Your goal - Keeping every line intact, repeat the data word for word.
[[ The records open ]]
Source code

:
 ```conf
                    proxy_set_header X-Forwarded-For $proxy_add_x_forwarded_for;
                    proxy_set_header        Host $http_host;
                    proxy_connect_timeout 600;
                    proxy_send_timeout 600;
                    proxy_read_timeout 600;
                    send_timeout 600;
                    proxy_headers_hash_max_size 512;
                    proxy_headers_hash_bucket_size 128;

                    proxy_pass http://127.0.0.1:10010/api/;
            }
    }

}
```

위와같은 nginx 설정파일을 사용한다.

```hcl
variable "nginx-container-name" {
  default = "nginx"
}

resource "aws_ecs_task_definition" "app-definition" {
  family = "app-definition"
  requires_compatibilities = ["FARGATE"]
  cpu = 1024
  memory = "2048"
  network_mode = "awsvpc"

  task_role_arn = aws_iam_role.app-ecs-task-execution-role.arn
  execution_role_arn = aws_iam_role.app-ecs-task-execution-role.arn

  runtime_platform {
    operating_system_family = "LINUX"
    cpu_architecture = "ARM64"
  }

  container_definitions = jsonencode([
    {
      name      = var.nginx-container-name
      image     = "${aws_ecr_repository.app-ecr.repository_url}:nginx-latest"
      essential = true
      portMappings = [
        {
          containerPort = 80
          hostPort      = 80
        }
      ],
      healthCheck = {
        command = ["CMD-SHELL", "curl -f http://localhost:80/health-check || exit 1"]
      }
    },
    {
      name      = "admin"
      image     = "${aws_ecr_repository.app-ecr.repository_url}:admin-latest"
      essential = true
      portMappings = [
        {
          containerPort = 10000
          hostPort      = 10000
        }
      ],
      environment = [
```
[[ The records closed ]]
Expected output -
Source code

:
 ```conf
                    proxy_set_header X-Forwarded-For $proxy_add_x_forwarded_for;
                    proxy_set_header        Host $http_host;
                    proxy_connect_timeout 600;
                    proxy_send_timeout 600;
                    proxy_read_timeout 600;
                    send_timeout 600;
                    proxy_headers_hash_max_size 512;
                    proxy_headers_hash_bucket_size 128;

                    proxy_pass http://127.0.0.1:10010/api/;
            }
    }

}
```

위와같은 nginx 설정파일을 사용한다.

```hcl
variable "nginx-container-name" {
  default = "nginx"
}

resource "aws_ecs_task_definition" "app-definition" {
  family = "app-definition"
  requires_compatibilities = ["FARGATE"]
  cpu = 1024
  memory = "2048"
  network_mode = "awsvpc"

  task_role_arn = aws_iam_role.app-ecs-task-execution-role.arn
  execution_role_arn = aws_iam_role.app-ecs-task-execution-role.arn

  runtime_platform {
    operating_system_family = "LINUX"
    cpu_architecture = "ARM64"
  }

  container_definitions = jsonencode([
    {
      name      = var.nginx-container-name
      image     = "${aws_ecr_repository.app-ecr.repository_url}:nginx-latest"
      essential = true
      portMappings = [
        {
          containerPort = 80
          hostPort      = 80
        }
      ],
      healthCheck = {
        command = ["CMD-SHELL", "curl -f http://localhost:80/health-check || exit 1"]
      }
    },
    {
      name      = "admin"
      image     = "${aws_ecr_repository.app-ecr.repository_url}:admin-latest"
      essential = true
      portMappings = [
        {
          containerPort = 10000
          hostPort      = 10000
        }
      ],
      environment = [
```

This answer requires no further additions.